To będzie mecz wyrównany – niemal zgodnie z taką opinią odnoszono się do rywalizacji ekip z Pietrzykowic i Wisły. Istotnie obie drużyny stoczyły zaciętą walkę, która nabrała rozmachu w drugiej połowie. Ta też przyniosła obopólne zdobycze bramkowe. W 52. minucie cieszyli się przyjezdni. Z prawego skrzydła dośrodkował w pole karne Kacper Kiraga, piłka minęła defensywę Borów trafiając do Dawida Mazurka, który ładnym strzałem od poprzeczki zmusiła Sławomira Raczka do sięgania „za kołnierz”. Wyrównanie nastąpiło w 56. minucie w następstwie kornera egzekwowanego przez podopiecznych Sebastiana Gierata.
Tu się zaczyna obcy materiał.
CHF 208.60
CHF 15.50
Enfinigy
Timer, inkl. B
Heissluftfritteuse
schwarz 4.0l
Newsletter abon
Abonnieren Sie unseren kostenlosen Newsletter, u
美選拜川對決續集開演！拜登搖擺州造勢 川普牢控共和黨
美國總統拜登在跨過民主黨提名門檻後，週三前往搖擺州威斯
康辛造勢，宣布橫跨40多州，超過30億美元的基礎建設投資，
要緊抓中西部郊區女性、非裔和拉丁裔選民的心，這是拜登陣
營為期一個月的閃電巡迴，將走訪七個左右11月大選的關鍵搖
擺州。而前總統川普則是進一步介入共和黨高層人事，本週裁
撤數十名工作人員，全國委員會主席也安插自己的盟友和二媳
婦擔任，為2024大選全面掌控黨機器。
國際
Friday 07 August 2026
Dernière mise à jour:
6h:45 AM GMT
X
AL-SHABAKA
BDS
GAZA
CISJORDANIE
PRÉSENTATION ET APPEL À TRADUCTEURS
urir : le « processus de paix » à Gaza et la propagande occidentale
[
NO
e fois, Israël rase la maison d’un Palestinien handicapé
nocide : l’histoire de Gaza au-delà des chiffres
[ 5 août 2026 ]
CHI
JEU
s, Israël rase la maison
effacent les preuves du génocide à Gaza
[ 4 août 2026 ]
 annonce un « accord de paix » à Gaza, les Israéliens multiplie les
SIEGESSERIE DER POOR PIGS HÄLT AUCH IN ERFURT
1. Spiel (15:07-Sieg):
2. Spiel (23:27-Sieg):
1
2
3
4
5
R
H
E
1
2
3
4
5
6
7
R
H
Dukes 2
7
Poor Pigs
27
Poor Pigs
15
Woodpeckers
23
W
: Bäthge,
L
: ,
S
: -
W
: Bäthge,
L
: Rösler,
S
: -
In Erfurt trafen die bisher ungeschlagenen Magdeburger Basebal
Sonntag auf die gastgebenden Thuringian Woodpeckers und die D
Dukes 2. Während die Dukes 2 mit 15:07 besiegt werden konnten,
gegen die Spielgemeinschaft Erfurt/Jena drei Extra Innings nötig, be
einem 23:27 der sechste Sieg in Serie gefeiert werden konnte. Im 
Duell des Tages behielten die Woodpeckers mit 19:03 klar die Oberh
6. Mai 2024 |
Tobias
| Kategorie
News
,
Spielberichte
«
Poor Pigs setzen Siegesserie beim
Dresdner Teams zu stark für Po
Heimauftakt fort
Futbolówkę wrzuconą w pobliże bramki przez Dawida Zonia na poprzeczkę zbił Kacper Fiedor, a w zamieszaniu najprzytomniej zachował się Robert Motyka. Jak okazało się później, wspomniana wymiana ciosów była tą, która rezultat spotkania ustaliła jako zgodny.
 


 

– Z perspektywy całego meczu to w mojej ocenie za sprawiedliwy. Nikogo remis nie skrzywdził, a w dość ciekawym meczu oba zespoły miały jeszcze swoje szanse – podkreśla Tomasz Wuwer, szkoleniowiec piłkarzy z Wisły, którzy żałowali zwłaszcza okazji Tymoteusza PilchaAlana Cieślara z drugiej połowy. Zawodnicy ekipy gości, stając „oko w oko” z bramkarzem Borów, zawahali się, co finalnie zapobiegło zagrożeniu.

Gospodarze głównie w pierwszej części byli w ofensywie aktywni. Już w 4. minucie uderzenie Rafała Duraja z narożnika „16” odbił Fiedor. 10. minutę strzałem bezpośrednio w słupek z rzutu rożnego zaakcentował Zoń. Tuż przed wizytą w szatni ponownie próbował z dystansu R. Duraj, ale golkiper WSS zdołał piłkę sparować. Najbardziej klarowna okazja w drugiej połowie to dobra szarża Jakuba Sołtysika, lecz wysiłek ów zniweczył uderzeniem wysoko ponad bramką Adrian Dobija. W końcówce Bory egzekwowały kilka kornerów, w pobliżu „świątyni” kotłowało się, ale futbolówka za nic do siatki wpaść nie chciała.